Photo of the Week.. Mars climbs through the trees last March, led by the Sickle of Leo above it. Regulus is up and to the right of Mars, while Denebola is near the lower right edge.


Astronomy news for the week starting Friday, October 26, 2012.


Our Moon brightens the sky this week. Starting off in its waxing gibbous phase, it goes through full during the daylight hours in North America on Monday, October 29. The night of Sunday the 28th, it will therefore rise just shy of full shortly before sunset, while the evening of Monday the 29th, it will rise a bit past the exact phase and slightly later than sunset. It then spends the remainder of the week fading in the waning gibbous phase.

The only lunar encounter of note, and it is a good one, is with Jupiter. Look the night of Wednesday the 31st to see the Moon nicely to the west of the bright planet with the star Aldebaran a bit south of a line between them. The following night, that of Thursday, November 1, the Moon and Jupiter will be dramatically closer, but with the Moon flipped to the other side, to the east of the planet. The two will rise very close together with Jupiter on top. Shortly before the rising, the Moon will actually have occulted the planet as seen from part of South Africa. An encounter of little note is with Uranus on Saturday the 27th, the Moon going several degrees to the north of the seventh planet from the Sun. Leaving the Moon, note only that it passes its apogee from Earth on Thursday the 1st.

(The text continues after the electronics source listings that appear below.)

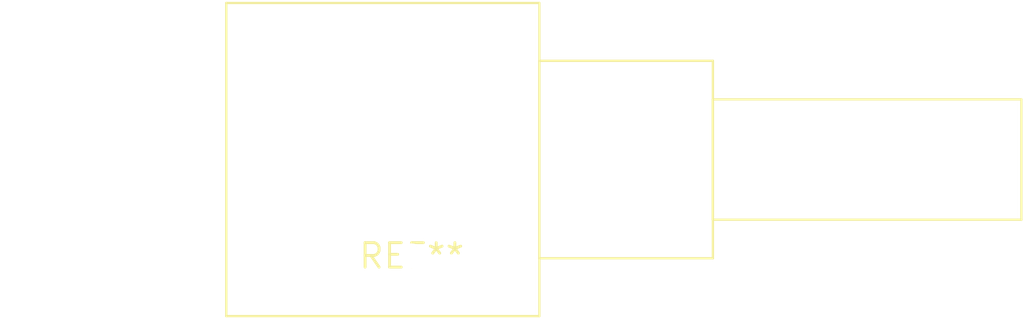
<source format=kicad_pcb>
(kicad_pcb (version 20240108) (generator pcbnew)

  (general
    (thickness 1.6)
  )

  (paper "A4")
  (layers
    (0 "F.Cu" signal)
    (31 "B.Cu" signal)
    (32 "B.Adhes" user "B.Adhesive")
    (33 "F.Adhes" user "F.Adhesive")
    (34 "B.Paste" user)
    (35 "F.Paste" user)
    (36 "B.SilkS" user "B.Silkscreen")
    (37 "F.SilkS" user "F.Silkscreen")
    (38 "B.Mask" user)
    (39 "F.Mask" user)
    (40 "Dwgs.User" user "User.Drawings")
    (41 "Cmts.User" user "User.Comments")
    (42 "Eco1.User" user "User.Eco1")
    (43 "Eco2.User" user "User.Eco2")
    (44 "Edge.Cuts" user)
    (45 "Margin" user)
    (46 "B.CrtYd" user "B.Courtyard")
    (47 "F.CrtYd" user "F.Courtyard")
    (48 "B.Fab" user)
    (49 "F.Fab" user)
    (50 "User.1" user)
    (51 "User.2" user)
    (52 "User.3" user)
    (53 "User.4" user)
    (54 "User.5" user)
    (55 "User.6" user)
    (56 "User.7" user)
    (57 "User.8" user)
    (58 "User.9" user)
  )

  (setup
    (pad_to_mask_clearance 0)
    (pcbplotparams
      (layerselection 0x00010fc_ffffffff)
      (plot_on_all_layers_selection 0x0000000_00000000)
      (disableapertmacros false)
      (usegerberextensions false)
      (usegerberattributes false)
      (usegerberadvancedattributes false)
      (creategerberjobfile false)
      (dashed_line_dash_ratio 12.000000)
      (dashed_line_gap_ratio 3.000000)
      (svgprecision 4)
      (plotframeref false)
      (viasonmask false)
      (mode 1)
      (useauxorigin false)
      (hpglpennumber 1)
      (hpglpenspeed 20)
      (hpglpendiameter 15.000000)
      (dxfpolygonmode false)
      (dxfimperialunits false)
      (dxfusepcbnewfont false)
      (psnegative false)
      (psa4output false)
      (plotreference false)
      (plotvalue false)
      (plotinvisibletext false)
      (sketchpadsonfab false)
      (subtractmaskfromsilk false)
      (outputformat 1)
      (mirror false)
      (drillshape 1)
      (scaleselection 1)
      (outputdirectory "")
    )
  )

  (net 0 "")

  (footprint "Potentiometer_Piher_PC-16_Dual_Horizontal" (layer "F.Cu") (at 0 0))

)

</source>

With that as an introduction, Jupiter is now placing itself beautifully in the evening sky by rising around 8 PM Daylight Time in pretty much its usual place in central Taurus, retrograding (moving to the west against the background stars) a bit to the west and closer to Aldebaran and the Hyades, which lie to the southwest of it. Jupiter then dominates the sky until around 4:30 AM, when brighter Venus launches itself above the eastern horizon, by which time Jupiter has crossed the meridian to the south (though not by that much). Moving rapidly to the east against the background, Venus finds itself near the celestial equator in western Virgo well to the southeast of Leo's Regulus as it slowly catches up with the Sun. Back in the evening, Mars remains nearly invisible but steady, setting its usual half hour after the end of twilight, just about as Jupiter rises. While Mercury passes its greatest eastern elongation to the Sun on Friday the 26th, the ecliptic is so flat against the horizon that the planet is practically invisible (as is Saturn).

Though the bright Moon blots out the fainter stars, you can still see such prominent figures as Cassiopeia, as her "W" stands nearly overhead in late evening. And of course there is faithful Polaris, which you can find due north at an angle above the horizon equal to your latitude. Then well to the south, look for "November's Star," bright but lonely Fomalhaut, "the Fish's Mouth (of Piscis Austrinus, the Southern Fish), a true harbinger of the chilly days to come.